Photo by Lorri Allen

Hi Zarela. I’ve got a plant that has taken over my garden and was wondering how to use it in cooking. It’s a Hoja Santa plant and the leaves are huge and beautiful dark green. I was going to pull it up and then found out its good for cooking. How would you use it in a recipe? And what does it taste like?

 

What a great question you have posed, Lorri!  Hoja santa is one of my favorite  herbs most used in the cooking of Oaxaca and Veracruz, two of my culinary destinations.  In fact, I have written a book on each of those two states where you will find may recipes: The Food and Life of Oaxaca (Macmillan 1992) and Zarela’s Veracruz (Houghton Mifflin 2001.)  There are three recipes posted on this web site but first a little background.

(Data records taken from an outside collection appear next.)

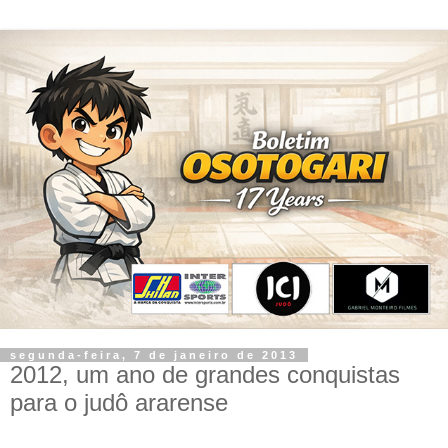
segunda-feira, 7 de janeiro de 2013
2012, um ano de grandes conquistas
para o judô ararense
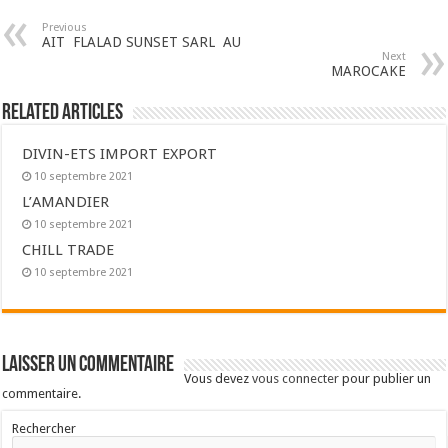
Previous
AIT FLALAD SUNSET SARL AU
Next
MAROCAKE
Related Articles
DIVIN-ETS IMPORT EXPORT
10 septembre 2021
L’AMANDIER
10 septembre 2021
CHILL TRADE
10 septembre 2021
Laisser un commentaire
Vous devez
vous connecter
pour publier un
commentaire.
Rechercher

I have been trying to bring true Mexican flavors to the U.S. since I first went into the restaurant business in the city in 1984 and have had many ups and downs with crucial ingredients.  At times this essential herb (Piper auritum and P. sanctum) has been difficult to find in the fresh rather than dried state.  Now its importance is being recognized and the fresh herb is much more available.  It is as preferable to the dried variety as fresh basil is to dried basil.

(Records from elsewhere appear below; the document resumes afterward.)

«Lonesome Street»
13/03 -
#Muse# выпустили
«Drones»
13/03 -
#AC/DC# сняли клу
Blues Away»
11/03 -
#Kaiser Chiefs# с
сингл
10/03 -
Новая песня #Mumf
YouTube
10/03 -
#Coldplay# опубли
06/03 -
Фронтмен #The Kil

The heart-shaped fresh leaves are a beautiful dark green and have a vivid herbal flavor that reminds me a little of anise, though hoja santa is more complex.  The leaves are usually between 6 to 8 inches long, big enough to hold small wrapped packets enclosing pieces of food.  But in addition to being used as wrappers these are often puréed with other ingredients in sauces such as mole verde or an hoja santa pesto, a modern twist.  The brittle dried leaves can be used for the latter purpose but are too fragile for wrappers. Dried hoja santa can be found in most Latin American groceries.  The usual packet, which is 1/8-ounce and contains about 6 dried leaves (often in a fairly crumbled state), is equivalent to about  2 large (8-inch) fresh leaves. Dried hoja santa was used in the Tamal de Cazuela pictured above.